Stars: Niall Horan, Louis Tomlinson, Harry Styles, Liam Payne, Zayn Malik

Director: Morgan Spurlock

Anyone expecting a comic documentary designed to make the members of a wildly over-publicised pop band seem uniquely wild and wacky (once brilliantly achieved by director Richard Lester whose ingenious storytelling created what appeared to be genuine characters rather the cinematic confections he actually featured in A Hard Day's Night) will be disappointed by this documentary which, clearly under the leadership of improbably orange-tanned pop impresario Simon Cowell, simply sets out to show the unexpectedly likeable headline-hitting all-singing, all-dancing 'One Direction' youngsters in the best promotional - and profitable - light.

Where A Hard Day’s Night was patently a ‘Dick Lester Film’, One Direction: This is Us is equally patently a Simon Cowell film

Fans of the cleverly-created singing quintet – Harry Styles, Liam Payne, Louis Tomlinson, Niall Horan and Zayne Malik – will not be disappointed.

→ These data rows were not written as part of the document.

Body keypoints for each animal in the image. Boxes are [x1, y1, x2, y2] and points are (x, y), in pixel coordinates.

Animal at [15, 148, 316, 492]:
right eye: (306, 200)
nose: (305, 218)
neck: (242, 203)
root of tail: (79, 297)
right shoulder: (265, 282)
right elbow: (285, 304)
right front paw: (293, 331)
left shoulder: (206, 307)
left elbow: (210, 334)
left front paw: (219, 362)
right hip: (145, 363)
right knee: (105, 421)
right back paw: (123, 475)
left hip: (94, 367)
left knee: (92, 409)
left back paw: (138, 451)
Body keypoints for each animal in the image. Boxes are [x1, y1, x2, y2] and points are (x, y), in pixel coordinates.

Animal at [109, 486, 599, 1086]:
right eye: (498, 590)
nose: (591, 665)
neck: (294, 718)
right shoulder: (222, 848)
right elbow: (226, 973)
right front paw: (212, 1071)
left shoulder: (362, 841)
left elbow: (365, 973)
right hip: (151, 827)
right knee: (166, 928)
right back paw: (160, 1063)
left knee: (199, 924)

Which, let’s face it, is the movie’s major aim (apart, that is, from continuing to burnish and maximize their profitability). In this key aspect One Direction (filmed during their 2012-13 world tour which involved more than 100 shows in North America, Europe, Asia and Australia and enthusiastically ends featuring their sold-out four night of concerts at the Staples Centre in Los Angeles) definitely does the business.

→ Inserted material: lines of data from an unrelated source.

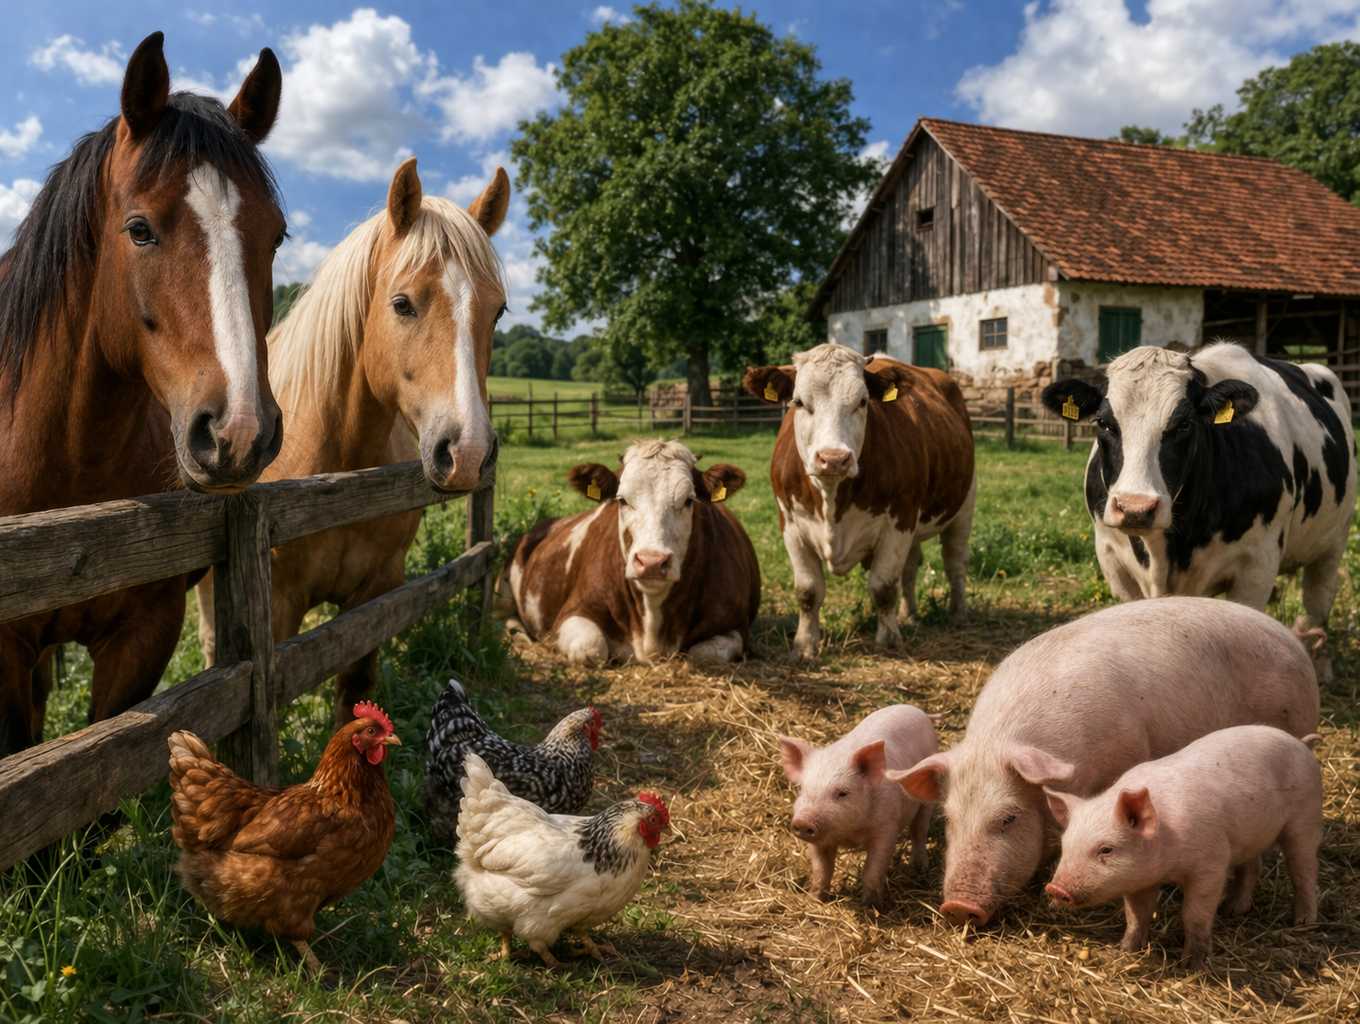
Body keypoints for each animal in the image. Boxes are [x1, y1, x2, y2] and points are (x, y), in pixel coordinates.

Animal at [198, 156, 508, 723]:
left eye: (498, 311)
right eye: (402, 304)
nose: (469, 452)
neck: (337, 474)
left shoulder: (375, 596)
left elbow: (355, 692)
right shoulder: (277, 611)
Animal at [497, 440, 761, 665]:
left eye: (688, 500)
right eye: (622, 500)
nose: (652, 562)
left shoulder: (735, 626)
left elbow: (703, 655)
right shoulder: (571, 614)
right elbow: (591, 649)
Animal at [744, 344, 976, 660]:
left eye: (862, 401)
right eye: (799, 402)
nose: (833, 459)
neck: (832, 498)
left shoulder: (899, 521)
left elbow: (884, 587)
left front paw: (888, 640)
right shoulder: (790, 524)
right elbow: (807, 591)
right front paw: (804, 645)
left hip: (963, 507)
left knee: (955, 562)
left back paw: (958, 614)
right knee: (910, 567)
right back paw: (909, 615)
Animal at [1040, 342, 1356, 678]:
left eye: (1184, 424)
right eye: (1104, 423)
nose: (1135, 507)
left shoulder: (1257, 566)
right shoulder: (1112, 559)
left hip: (1334, 542)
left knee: (1318, 601)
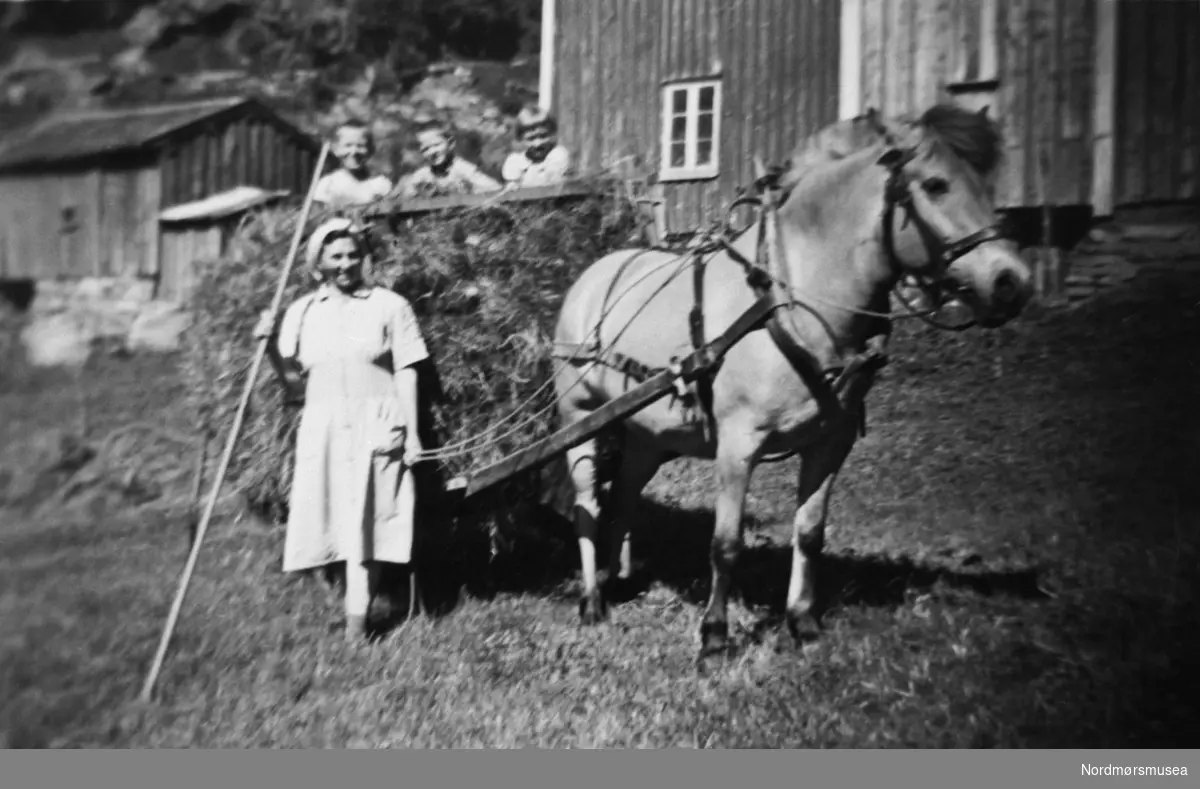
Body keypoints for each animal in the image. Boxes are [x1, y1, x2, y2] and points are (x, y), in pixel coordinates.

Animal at [552, 104, 1032, 657]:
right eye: (935, 184)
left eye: (988, 186)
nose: (1012, 282)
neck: (788, 299)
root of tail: (594, 274)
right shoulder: (737, 445)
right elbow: (726, 543)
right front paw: (714, 634)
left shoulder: (830, 442)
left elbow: (809, 532)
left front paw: (802, 621)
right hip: (581, 422)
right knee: (588, 504)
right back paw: (591, 600)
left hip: (647, 435)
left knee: (623, 497)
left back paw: (615, 579)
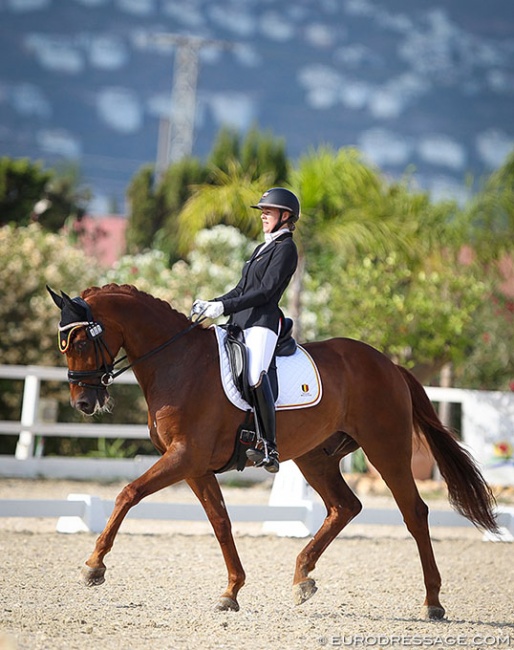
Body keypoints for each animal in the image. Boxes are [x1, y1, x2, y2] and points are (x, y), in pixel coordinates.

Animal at [48, 284, 496, 616]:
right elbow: (221, 522)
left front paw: (94, 567)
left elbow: (128, 493)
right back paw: (303, 578)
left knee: (414, 513)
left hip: (386, 449)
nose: (83, 403)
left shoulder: (184, 456)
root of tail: (389, 365)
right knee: (345, 507)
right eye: (64, 343)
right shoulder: (195, 466)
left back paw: (433, 602)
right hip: (315, 457)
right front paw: (231, 592)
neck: (178, 362)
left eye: (80, 340)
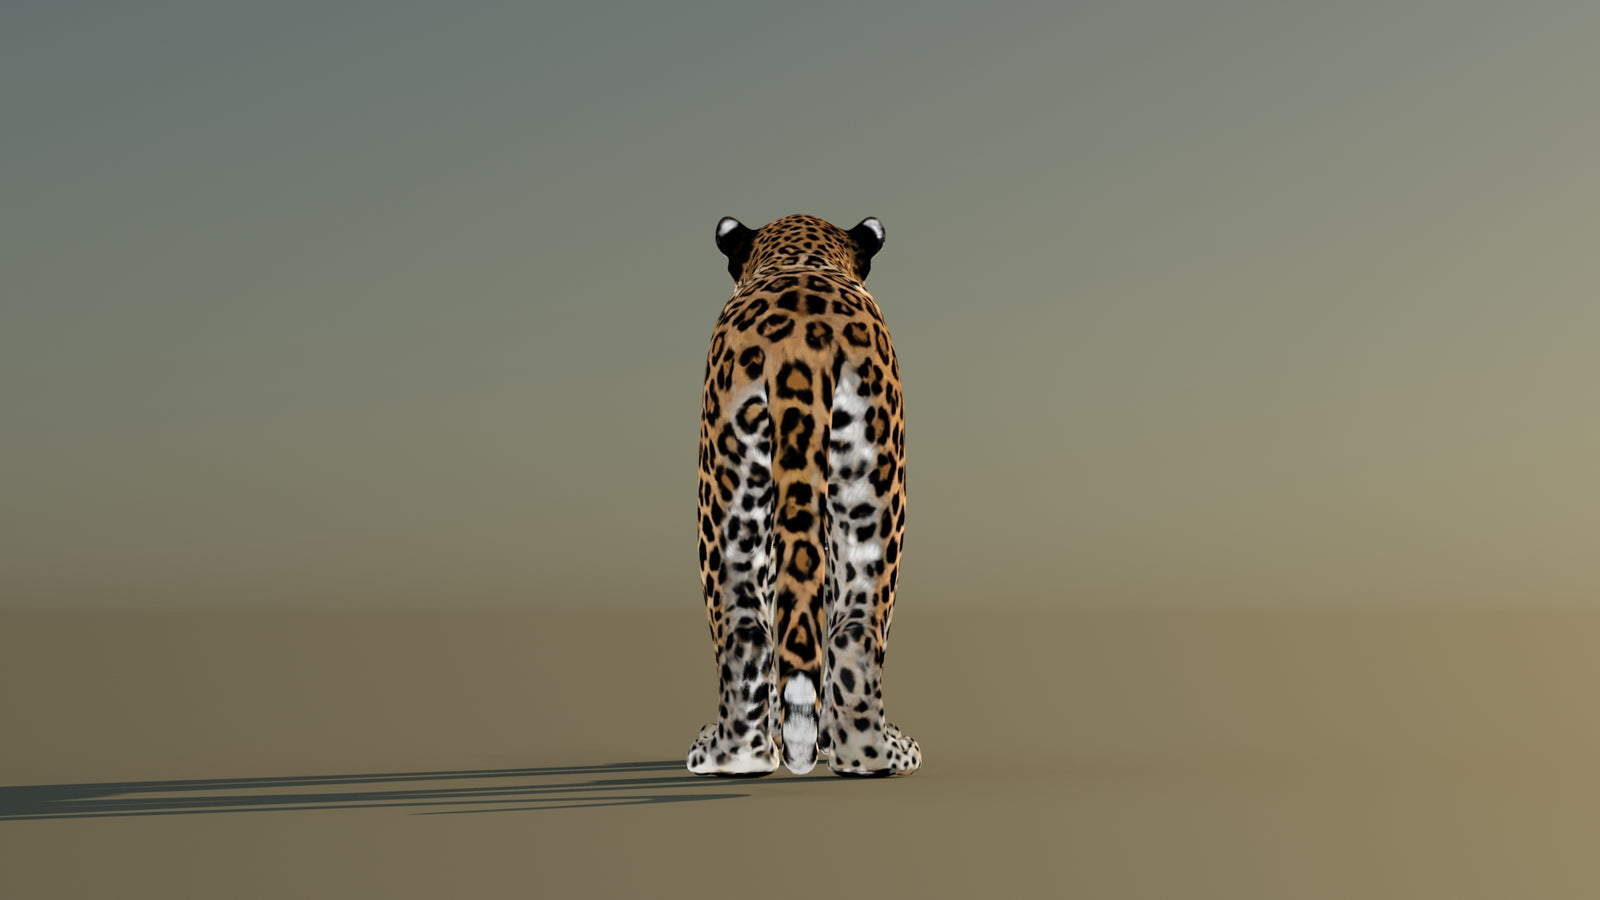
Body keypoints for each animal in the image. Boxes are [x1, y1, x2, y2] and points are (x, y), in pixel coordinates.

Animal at [686, 213, 920, 778]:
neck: (798, 254)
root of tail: (799, 349)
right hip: (868, 493)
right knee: (849, 629)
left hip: (729, 494)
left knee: (752, 629)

Their well-staged concerts are vividly filmed to ensure that no major musical moment is missed while at the same time decorating the footage with near-hysterical audience approval. Effective 3D cinematography (Tom Krueger) adds genuine impact to the concert footage and in ‘real-life’ sequences involving apparently appropriately obsessed fans.

The interpolated ‘reality’ sequences featuring the members of the group relaxing and enjoying themselves between concerts are as well-staged as the concerts, ensuring Styles – in particular – and his fellow Directioneers – are seen in the best possible and promotionally-effective light.

One Direction is clearly contrived as a clever, nothing-negative brand-enhancing product and as such it works very well, without doing anything to darken or dilute the featured charm of its pleasant protagonists or their music.

Director Morgan Spurlock, who deliberately made himself ill stuffing fast food down his gullet in Supersize Me, does just what is required to fulfill producer Cowell’s patently obvious marketing requirement. That he does it so well and enjoyably even for non-believers like myself definitely deserves praise.

Alan Frank

USA 2013. UK Distributor: Sony. Colour by deluxe.
92 minutes. Not widescreen. UK certificate: PG.

Guidance ratings (out of 3): Sex/nudity 0, Violence/Horror 0, Drugs 0, Swearing 0.